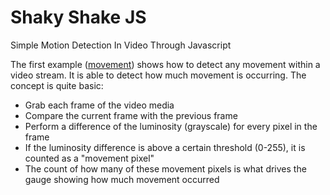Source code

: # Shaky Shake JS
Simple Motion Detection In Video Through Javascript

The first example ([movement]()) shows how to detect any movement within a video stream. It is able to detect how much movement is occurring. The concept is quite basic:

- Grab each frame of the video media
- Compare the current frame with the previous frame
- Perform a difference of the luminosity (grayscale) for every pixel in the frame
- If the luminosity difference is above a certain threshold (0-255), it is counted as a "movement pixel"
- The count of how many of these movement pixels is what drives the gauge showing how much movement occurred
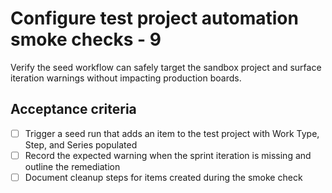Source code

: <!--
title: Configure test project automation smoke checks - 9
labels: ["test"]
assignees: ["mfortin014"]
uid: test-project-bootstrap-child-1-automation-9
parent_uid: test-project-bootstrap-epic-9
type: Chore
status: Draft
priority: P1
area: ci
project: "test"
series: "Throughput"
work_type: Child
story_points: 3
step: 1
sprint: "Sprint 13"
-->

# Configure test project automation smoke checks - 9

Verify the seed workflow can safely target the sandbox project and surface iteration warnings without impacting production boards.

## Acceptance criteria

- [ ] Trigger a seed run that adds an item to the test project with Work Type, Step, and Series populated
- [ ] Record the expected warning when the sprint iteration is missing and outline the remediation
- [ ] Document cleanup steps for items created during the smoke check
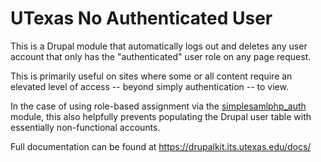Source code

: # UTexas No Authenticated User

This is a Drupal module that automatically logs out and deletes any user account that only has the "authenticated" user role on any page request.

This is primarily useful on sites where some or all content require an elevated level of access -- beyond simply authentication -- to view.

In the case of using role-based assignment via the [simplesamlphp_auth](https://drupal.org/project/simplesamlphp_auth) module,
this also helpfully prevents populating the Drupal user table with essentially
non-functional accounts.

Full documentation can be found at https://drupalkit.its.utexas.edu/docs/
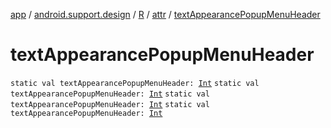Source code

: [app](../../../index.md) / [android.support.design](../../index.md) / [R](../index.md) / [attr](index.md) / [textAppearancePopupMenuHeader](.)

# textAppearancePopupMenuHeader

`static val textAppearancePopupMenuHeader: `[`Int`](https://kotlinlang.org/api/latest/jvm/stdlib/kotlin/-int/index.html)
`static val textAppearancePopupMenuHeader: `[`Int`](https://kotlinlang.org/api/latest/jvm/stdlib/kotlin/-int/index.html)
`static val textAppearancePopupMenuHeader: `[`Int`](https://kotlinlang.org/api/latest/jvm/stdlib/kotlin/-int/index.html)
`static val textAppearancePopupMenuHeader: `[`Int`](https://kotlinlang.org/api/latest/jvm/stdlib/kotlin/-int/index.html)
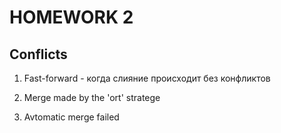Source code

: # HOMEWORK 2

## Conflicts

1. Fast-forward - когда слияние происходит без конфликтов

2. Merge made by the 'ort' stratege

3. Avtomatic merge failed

- **To-do item**: Print all the material above verbatim and omit its pictures.

- **Answer for the task**:
Source code

: # Shaky Shake JS
Simple Motion Detection In Video Through Javascript

The first example ([movement]()) shows how to detect any movement within a video stream. It is able to detect how much movement is occurring. The concept is quite basic:

- Grab each frame of the video media
- Compare the current frame with the previous frame
- Perform a difference of the luminosity (grayscale) for every pixel in the frame
- If the luminosity difference is above a certain threshold (0-255), it is counted as a "movement pixel"
- The count of how many of these movement pixels is what drives the gauge showing how much movement occurred
Source code

: <!--
title: Configure test project automation smoke checks - 9
labels: ["test"]
assignees: ["mfortin014"]
uid: test-project-bootstrap-child-1-automation-9
parent_uid: test-project-bootstrap-epic-9
type: Chore
status: Draft
priority: P1
area: ci
project: "test"
series: "Throughput"
work_type: Child
story_points: 3
step: 1
sprint: "Sprint 13"
-->

# Configure test project automation smoke checks - 9

Verify the seed workflow can safely target the sandbox project and surface iteration warnings without impacting production boards.

## Acceptance criteria

- [ ] Trigger a seed run that adds an item to the test project with Work Type, Step, and Series populated
- [ ] Record the expected warning when the sprint iteration is missing and outline the remediation
- [ ] Document cleanup steps for items created during the smoke check
Source code

: # UTexas No Authenticated User

This is a Drupal module that automatically logs out and deletes any user account that only has the "authenticated" user role on any page request.

This is primarily useful on sites where some or all content require an elevated level of access -- beyond simply authentication -- to view.

In the case of using role-based assignment via the [simplesamlphp_auth](https://drupal.org/project/simplesamlphp_auth) module,
this also helpfully prevents populating the Drupal user table with essentially
non-functional accounts.

Full documentation can be found at https://drupalkit.its.utexas.edu/docs/
Source code

: [app](../../../index.md) / [android.support.design](../../index.md) / [R](../index.md) / [attr](index.md) / [textAppearancePopupMenuHeader](.)

# textAppearancePopupMenuHeader

`static val textAppearancePopupMenuHeader: `[`Int`](https://kotlinlang.org/api/latest/jvm/stdlib/kotlin/-int/index.html)
`static val textAppearancePopupMenuHeader: `[`Int`](https://kotlinlang.org/api/latest/jvm/stdlib/kotlin/-int/index.html)
`static val textAppearancePopupMenuHeader: `[`Int`](https://kotlinlang.org/api/latest/jvm/stdlib/kotlin/-int/index.html)
`static val textAppearancePopupMenuHeader: `[`Int`](https://kotlinlang.org/api/latest/jvm/stdlib/kotlin/-int/index.html)
Source code

: # HOMEWORK 2

## Conflicts

1. Fast-forward - когда слияние происходит без конфликтов

2. Merge made by the 'ort' stratege

3. Avtomatic merge failed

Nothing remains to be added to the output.